Um dia, depois de uma briga com meu pai, saí na rua sem notar que ainda usava o casaco de Andy. Só percebi quando vi que estava sendo seguida por três garotos e uma garota. Eles deviam ter dezessete anos, ela uns quinze. Eu tinha dezesseis, mas era tão magra que ninguém imaginaria que eu era mais velha que ela.
Eu usava uma calça jeans surrada, um tênis mais ou menos legal e carregava uma mochila, que tinha meu lanche, alguns cadernos, roupas, carteira, pen drives e a câmera que eu usava pra trabalhar. Entrei em pânico quando os vi e acelerei o passo, até que comecei a correr e eles também. Uma tentativa inútil. Os garotos corriam muito mais que eu e em pouco tempo me puxaram pelo cabelo e eu caí. Riam da cena, pareciam querer um show e foi exatamente o que tiveram. Um deles tratou logo de tirar meu tênis, o outro arrancou a mochila de mim. Eu ficava mais desesperada a cada instante.

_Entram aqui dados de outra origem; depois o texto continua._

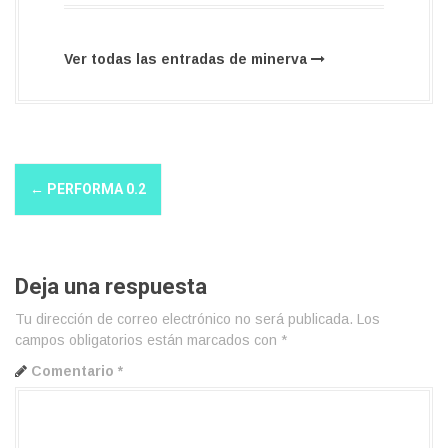
Ver todas las entradas de minerva
N
←
PERFORMA 0.2
a
v
e
Deja una respuesta
g
Tu dirección de correo electrónico no será publicada.
Los
a
campos obligatorios están marcados con
*
c
Comentario
*
i
ó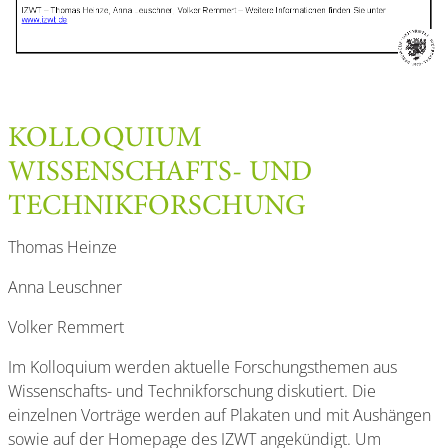
KOLLOQUIUM
WISSENSCHAFTS- UND
TECHNIKFORSCHUNG
Thomas Heinze
Anna Leuschner
Volker Remmert
Im Kolloquium werden aktuelle Forschungsthemen aus
Wissenschafts- und Technikforschung diskutiert. Die
einzelnen Vorträge werden auf Plakaten und mit Aushängen
sowie auf der Homepage des IZWT angekündigt. Um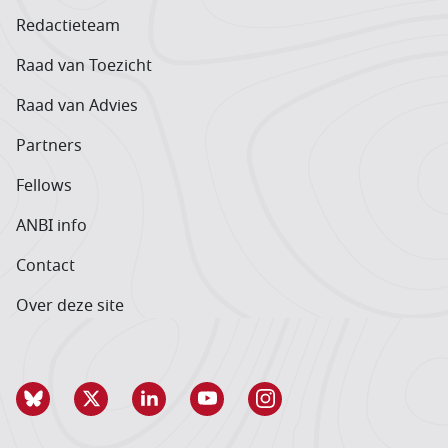
Redactieteam
Raad van Toezicht
Raad van Advies
Partners
Fellows
ANBI info
Contact
Over deze site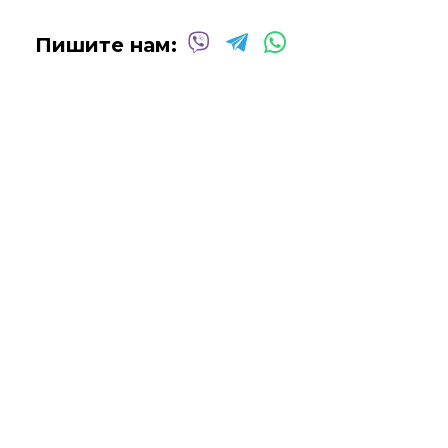
Пишите нам: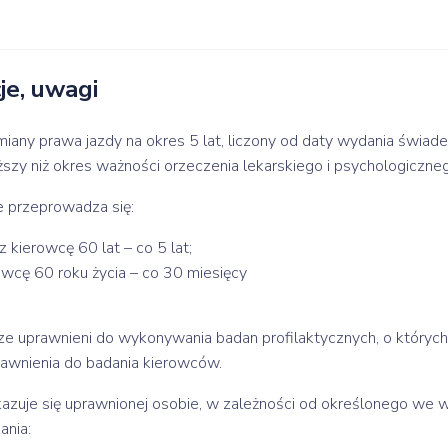
e, uwagi
ny prawa jazdy na okres 5 lat, liczony od daty wydania świade
szy niż okres ważności orzeczenia lekarskiego i psychologiczne
e przeprowadza się:
kierowcę 60 lat – co 5 lat;
cę 60 roku życia – co 30 miesięcy
rze uprawnieni do wykonywania badan profilaktycznych, o który
rawnienia do badania kierowców.
azuje się uprawnionej osobie, w zależności od określonego we 
ania: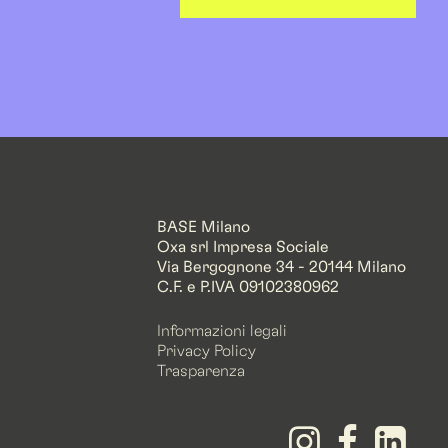
BASE Milano
Oxa srl Impresa Sociale
Via Bergognone 34 - 20144 Milano
C.F. e P.IVA 09102380962
Informazioni legali
Privacy Policy
Trasparenza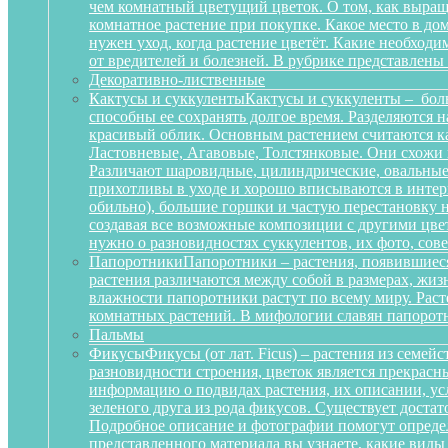
чем комнатный цветущий цветок. О том, как выращ
комнатное растение при покупке. Какое место в д
нужен уход, когда растение цветёт. Какие необход
от вредителей и болезней. В рубрике представлены
Декоративно-лиственные
Кактусы и суккуленты
Кактусы и суккуленты – бол
способны ее сохранять долгое время. Разделяются 
красивый облик. Основным растением считаются ка
Ластовневые, Агавовые, Толстянковые. Они схожи 
Различают шаровидные, цилиндрические, овальные,
прихотливы в уходе и хорошо вписываются в интерь
обильно), большие горшки и частую перестановку н
создавая все возможные композиции с другими цвет
нужно о разновидностях суккулентов, их фото, сов
Папоротники
Папоротники – растения, появившиеся
растения различаются между собой в размерах, жи
влажности папоротники растут по всему миру. Рас
комнатных растений. В мифологии славян папоротн
Пальмы
Фикусы
Фикусы (от лат. Ficus) – растения из семе
разновидности строения, цветок является прекрас
информацию о подвидах растения, их описании, усл
зеленого друга из рода фикусов. Существует достат
Подробное описание и фотографии помогут определ
представленного материала вы узнаете, какие вид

Eles poderiam tirar qualquer coisa de mim.. Menos a lembrança mais concreta que eu tinha do Andy! Foi besteira minha pensar que eles não iriam querer tirar isso de mim também. Eu chorava e riam mais ainda, dizendo que aquilo não era roupa de menina. "Deve ter sido a moeda de troca dela, depois de dar pra algum cara!!", "Olha isso, tem uma foto no bolso!!", "Quem é esse?! É com ele que você vai pra cama, sua porca?!".
As vozes deles não saem da minha cabeça até hoje, muito menos a cena de um deles rasgando a foto do Andy, enquanto o outro vestia o casaco. Com raiva, me levantei tentando arrancar o casaco de volta, mas obviamente não consegui, me empurraram de novo e eu torci o pé.
Depois que eles foram embora, resolvi ficar no estacionamento de um hospital. Era coberto e relativamente seguro. Acho que fiquei uns três dias escondida lá. Nem a fome, nem o frio, nem a sede me deixavam pior do que imaginar algo que era do Andy nas mãos deles... e longe de mim.